= Instructions for the task =
Print every record below exactly as it stands.

[Material for this exercise Boundary: Start]

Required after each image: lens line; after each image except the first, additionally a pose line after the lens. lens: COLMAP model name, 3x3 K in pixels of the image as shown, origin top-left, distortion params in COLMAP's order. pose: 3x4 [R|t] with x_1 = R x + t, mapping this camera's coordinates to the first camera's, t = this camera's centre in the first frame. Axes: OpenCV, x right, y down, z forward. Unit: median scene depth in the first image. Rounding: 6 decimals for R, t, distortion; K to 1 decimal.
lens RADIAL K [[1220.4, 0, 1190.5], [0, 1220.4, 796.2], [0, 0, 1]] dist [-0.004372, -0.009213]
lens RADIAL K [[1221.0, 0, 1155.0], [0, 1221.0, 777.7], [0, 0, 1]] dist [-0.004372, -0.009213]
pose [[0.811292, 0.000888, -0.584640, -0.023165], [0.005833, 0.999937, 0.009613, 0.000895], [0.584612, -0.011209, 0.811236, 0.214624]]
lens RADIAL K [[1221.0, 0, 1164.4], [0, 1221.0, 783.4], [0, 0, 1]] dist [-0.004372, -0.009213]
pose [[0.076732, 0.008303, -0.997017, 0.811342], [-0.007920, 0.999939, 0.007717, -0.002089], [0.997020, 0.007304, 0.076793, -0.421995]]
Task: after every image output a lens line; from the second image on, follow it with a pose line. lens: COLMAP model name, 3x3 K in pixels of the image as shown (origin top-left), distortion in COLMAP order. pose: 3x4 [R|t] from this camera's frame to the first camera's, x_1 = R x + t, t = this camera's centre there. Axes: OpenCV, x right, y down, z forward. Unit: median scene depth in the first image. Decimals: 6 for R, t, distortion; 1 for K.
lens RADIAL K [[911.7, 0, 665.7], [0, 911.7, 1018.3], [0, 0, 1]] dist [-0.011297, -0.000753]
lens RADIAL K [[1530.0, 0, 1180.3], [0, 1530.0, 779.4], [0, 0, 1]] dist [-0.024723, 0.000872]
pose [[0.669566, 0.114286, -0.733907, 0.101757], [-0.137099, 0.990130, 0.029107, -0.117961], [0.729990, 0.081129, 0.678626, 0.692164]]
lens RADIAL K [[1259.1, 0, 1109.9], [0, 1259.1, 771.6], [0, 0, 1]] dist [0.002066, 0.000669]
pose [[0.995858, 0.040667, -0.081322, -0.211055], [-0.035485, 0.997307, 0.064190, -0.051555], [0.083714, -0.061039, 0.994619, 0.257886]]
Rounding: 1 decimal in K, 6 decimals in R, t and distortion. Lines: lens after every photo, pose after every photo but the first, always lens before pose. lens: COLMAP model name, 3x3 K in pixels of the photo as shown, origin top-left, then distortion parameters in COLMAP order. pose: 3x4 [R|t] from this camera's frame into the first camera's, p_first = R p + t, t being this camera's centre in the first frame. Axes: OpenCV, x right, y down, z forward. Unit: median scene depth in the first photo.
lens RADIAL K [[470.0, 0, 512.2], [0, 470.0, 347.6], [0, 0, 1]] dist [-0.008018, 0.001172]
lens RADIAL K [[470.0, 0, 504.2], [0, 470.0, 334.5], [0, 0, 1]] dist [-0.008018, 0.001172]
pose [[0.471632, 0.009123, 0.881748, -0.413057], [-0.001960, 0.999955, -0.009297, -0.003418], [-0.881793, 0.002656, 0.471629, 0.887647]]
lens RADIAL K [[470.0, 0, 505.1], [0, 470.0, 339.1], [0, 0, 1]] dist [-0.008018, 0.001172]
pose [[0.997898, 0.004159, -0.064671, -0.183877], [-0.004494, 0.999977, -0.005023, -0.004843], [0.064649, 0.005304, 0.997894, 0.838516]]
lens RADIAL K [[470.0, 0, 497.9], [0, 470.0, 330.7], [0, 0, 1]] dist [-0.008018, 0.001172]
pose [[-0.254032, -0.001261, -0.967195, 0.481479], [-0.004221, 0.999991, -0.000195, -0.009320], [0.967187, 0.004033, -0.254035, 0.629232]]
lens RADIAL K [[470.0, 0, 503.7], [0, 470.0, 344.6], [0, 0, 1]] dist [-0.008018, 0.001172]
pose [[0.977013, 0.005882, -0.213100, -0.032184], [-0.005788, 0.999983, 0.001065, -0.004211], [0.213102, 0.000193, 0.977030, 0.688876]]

[Material for this exercise Boundary: End]

= Output below =
Required after each image: lens line; after each image except the first, additionally a pose line after the lens. lens: COLMAP model name, 3x3 K in pixels of the image as shown, origin top-left, distortion params in COLMAP's order. pose: 3x4 [R|t] with x_1 = R x + t, mapping this camera's coordinates to the first camera's, t = this camera's centre in the first frame. Axes: OpenCV, x right, y down, z forward. Unit: median scene depth in the first image. Rounding: 6 decimals for R, t, distortion; K to 1 decimal.
lens RADIAL K [[1220.4, 0, 1190.5], [0, 1220.4, 796.2], [0, 0, 1]] dist [-0.004372, -0.009213]
lens RADIAL K [[1221.0, 0, 1155.0], [0, 1221.0, 777.7], [0, 0, 1]] dist [-0.004372, -0.009213]
pose [[0.811292, 0.000888, -0.584640, -0.023165], [0.005833, 0.999937, 0.009613, 0.000895], [0.584612, -0.011209, 0.811236, 0.214624]]
lens RADIAL K [[1221.0, 0, 1164.4], [0, 1221.0, 783.4], [0, 0, 1]] dist [-0.004372, -0.009213]
pose [[0.076732, 0.008303, -0.997017, 0.811342], [-0.007920, 0.999939, 0.007717, -0.002089], [0.997020, 0.007304, 0.076793, -0.421995]]
Task: after every image output a lens line; from the second image on, follow it with a pose line. lens: COLMAP model name, 3x3 K in pixels of the image as shown (origin top-left), distortion in COLMAP order. pose: 3x4 [R|t] from this camera's frame to the first camera's, x_1 = R x + t, t = this camera's centre there. Axes: OpenCV, x right, y down, z forward. Unit: median scene depth in the first image. Decimals: 6 for R, t, distortion; 1 for K.
lens RADIAL K [[911.7, 0, 665.7], [0, 911.7, 1018.3], [0, 0, 1]] dist [-0.011297, -0.000753]
lens RADIAL K [[1530.0, 0, 1180.3], [0, 1530.0, 779.4], [0, 0, 1]] dist [-0.024723, 0.000872]
pose [[0.669566, 0.114286, -0.733907, 0.101757], [-0.137099, 0.990130, 0.029107, -0.117961], [0.729990, 0.081129, 0.678626, 0.692164]]
lens RADIAL K [[1259.1, 0, 1109.9], [0, 1259.1, 771.6], [0, 0, 1]] dist [0.002066, 0.000669]
pose [[0.995858, 0.040667, -0.081322, -0.211055], [-0.035485, 0.997307, 0.064190, -0.051555], [0.083714, -0.061039, 0.994619, 0.257886]]
Rounding: 1 decimal in K, 6 decimals in R, t and distortion. Lines: lens after every photo, pose after every photo but the first, always lens before pose. lens: COLMAP model name, 3x3 K in pixels of the photo as shown, origin top-left, then distortion parameters in COLMAP order. pose: 3x4 [R|t] from this camera's frame into the first camera's, p_first = R p + t, t being this camera's centre in the first frame. Axes: OpenCV, x right, y down, z forward. Unit: median scene depth in the first photo.
lens RADIAL K [[470.0, 0, 512.2], [0, 470.0, 347.6], [0, 0, 1]] dist [-0.008018, 0.001172]
lens RADIAL K [[470.0, 0, 504.2], [0, 470.0, 334.5], [0, 0, 1]] dist [-0.008018, 0.001172]
pose [[0.471632, 0.009123, 0.881748, -0.413057], [-0.001960, 0.999955, -0.009297, -0.003418], [-0.881793, 0.002656, 0.471629, 0.887647]]
lens RADIAL K [[470.0, 0, 505.1], [0, 470.0, 339.1], [0, 0, 1]] dist [-0.008018, 0.001172]
pose [[0.997898, 0.004159, -0.064671, -0.183877], [-0.004494, 0.999977, -0.005023, -0.004843], [0.064649, 0.005304, 0.997894, 0.838516]]
lens RADIAL K [[470.0, 0, 497.9], [0, 470.0, 330.7], [0, 0, 1]] dist [-0.008018, 0.001172]
pose [[-0.254032, -0.001261, -0.967195, 0.481479], [-0.004221, 0.999991, -0.000195, -0.009320], [0.967187, 0.004033, -0.254035, 0.629232]]
lens RADIAL K [[470.0, 0, 503.7], [0, 470.0, 344.6], [0, 0, 1]] dist [-0.008018, 0.001172]
pose [[0.977013, 0.005882, -0.213100, -0.032184], [-0.005788, 0.999983, 0.001065, -0.004211], [0.213102, 0.000193, 0.977030, 0.688876]]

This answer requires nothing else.